O dólar e o euro



Belluzzo, Luiz Gonzaga. “O dólar e o euro”. São Paulo: Folha de São Paulo, 01 de outubro de 2000.

O dólar e o euro

LUIZ GONZAGA BELLUZZO

O poder de veto dos mercados financeiros vem sendo invocado para justificar a adoção de políticas econômicas destinadas a apaziguar os investidores. Nem sempre tais políticas são as mais adequadas para promover o crescimento econômico e muito menos apropriadas para enfrentar os problemas de redução da pobreza e da desigualdade.

Essa limitação ao escopo das políticas econômicas é muito desigual. Os Estados Unidos dão-se ao luxo de impor a dominância de sua moeda, ao mesmo tempo em que mantêm altas taxas de crescimento, expansão do endividamento privado, déficit em conta corrente que se aproxima de 4% do PIB, para não falar do passivo externo. Isso significa que os mercados financeiros estão dispostos a aceitar, pelo menos por enquanto, que os Estados Unidos exerçam, dentro de limites elásticos, o privilégio da "segniorage".

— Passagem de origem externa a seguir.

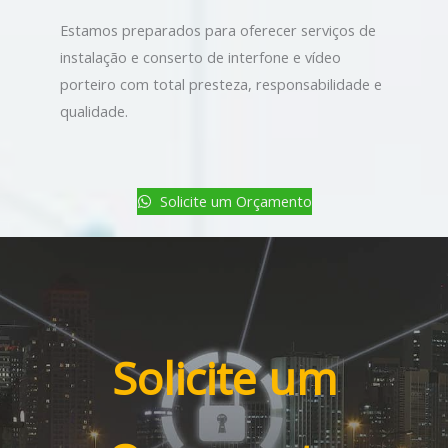
Estamos preparados para oferecer serviços de
instalação e conserto de interfone e vídeo
porteiro com total presteza, responsabilidade e
qualidade.
Solicite um Orçamento
Solicite um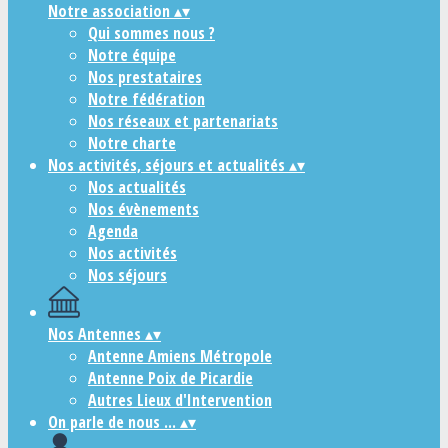
Notre association
▴
▾
Qui sommes nous ?
Notre équipe
Nos prestataires
Notre fédération
Nos réseaux et partenariats
Notre charte
Nos activités, séjours et actualités
▴
▾
Nos actualités
Nos évènements
Agenda
Nos activités
Nos séjours
Nos Antennes
▴
▾
Antenne Amiens Métropole
Antenne Poix de Picardie
Autres Lieux d'Intervention
On parle de nous ...
▴
▾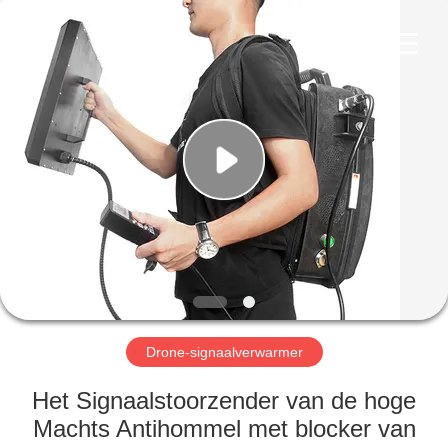
2026
Amplifier
module.
All
Rights
Reserved.
HUIS
PRODUCTEN
ONGEVEER
ONS
FABRIEKSREIS
Drone-signaalverwarmer
KWALITEITSCONTROLE
Het Signaalstoorzender van de hoge
Machts Antihommel met blocker van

Essa polarização da confiança se traduz em limitações à autonomia das políticas nacionais de outros países. A intensidade da restrição depende da forma e do grau da articulação das economias nacionais com os mercados financeiros sujeitos à instabilidade das expectativas.

O Japão, por exemplo, é um país superavitário e credor e por isso tem mais liberdade para praticar o expansionismo fiscal e juros baixos, ou tolerar amplas flutuações no valor de sua moeda, sem atrair a desconfiança dos especuladores. Imobilizada por uma profunda crise bancária e pela existência de capacidade produtiva excedente em muitos setores, a economia japonesa vem reagindo lentamente às políticas de estímulo ao crescimento.

Os pacotes fiscais, que incluem aumento de gastos e corte de impostos, sempre amparados em taxas de juros muito baixas, chocam-se contra o estado pessimista das expectativas, vazando para o exterior, sob a forma de aquisições de ativos denominados em dólares. O iene está submetido, portanto, a pressões permanentes que o empurram para a desvalorização em relação à moeda norte-americana.

Os capitais contam, assim, nos Estados Unidos, com um mercado amplo e profundo que funciona como porto seguro nos momentos de grande instabilidade ou quando a confiança fraqueja em outros mercados. A forte demanda por papéis americanos, reputados por seu baixo risco e excelente liquidez, tem permitido que seja amortecida a reversão dos episódios especulativos com ações, imóveis ou ativos nos mercados emergentes.

O mercado financeiro dos EUA tem funcionado como um refúgio nos momentos em que a confiança dos investidores globais é abalada. Isso significa que o fortalecimento da função de reserva universal de valor, exercida pelo dólar, decorre fundamentalmente do papel crucial desempenhado pelo Estado americano como prestamista e devedor de última instância.

Duas são as fraquezas maiores desse sistema: a primeira, sua reconhecida instabilidade; a segunda, a nem sempre sublinhada assimetria dos processos de ajustamento. A instabilidade das paridades cambiais tem sido recorrente.

Estamos diante de um substancial aumento do déficit em conta corrente dos EUA. Nessas circunstâncias, tanto o eventual "sucesso" do euro, a moeda única européia, como a recuperação do Japão (acompanhada de uma inevitável subida dos juros cobrados nos empréstimos em ienes) podem ressuscitar os riscos de forte desvalorização do dólar.

Os riscos que rondam o dólar valorizado foram apontados recentemente pelo articulista Martin Wolff, do "Financial Times". Usando os dados do balanço de pagamentos da União Européia e dos Estados Unidos, Wolff argumenta que o mundo financeiro gasta vela com o defunto errado: em vez de chorar pelo euro enfraquecido, deveriam todos se preocupar com o dólar forte.

É difícil, senão inútil, tentar prever o momento da reversão. Há muita gente que aposta todas as fichas na manutenção das tendências atuais, com ligeiras flutuações. Esse seria o testemunho da superioridade da economia americana.

Outros pagam para ver, relembrando que os Estados Unidos tiveram que coordenar a desvalorização do dólar em 1985, lançando sobre os japoneses e europeus o peso do realinhamento entre o valor das moedas.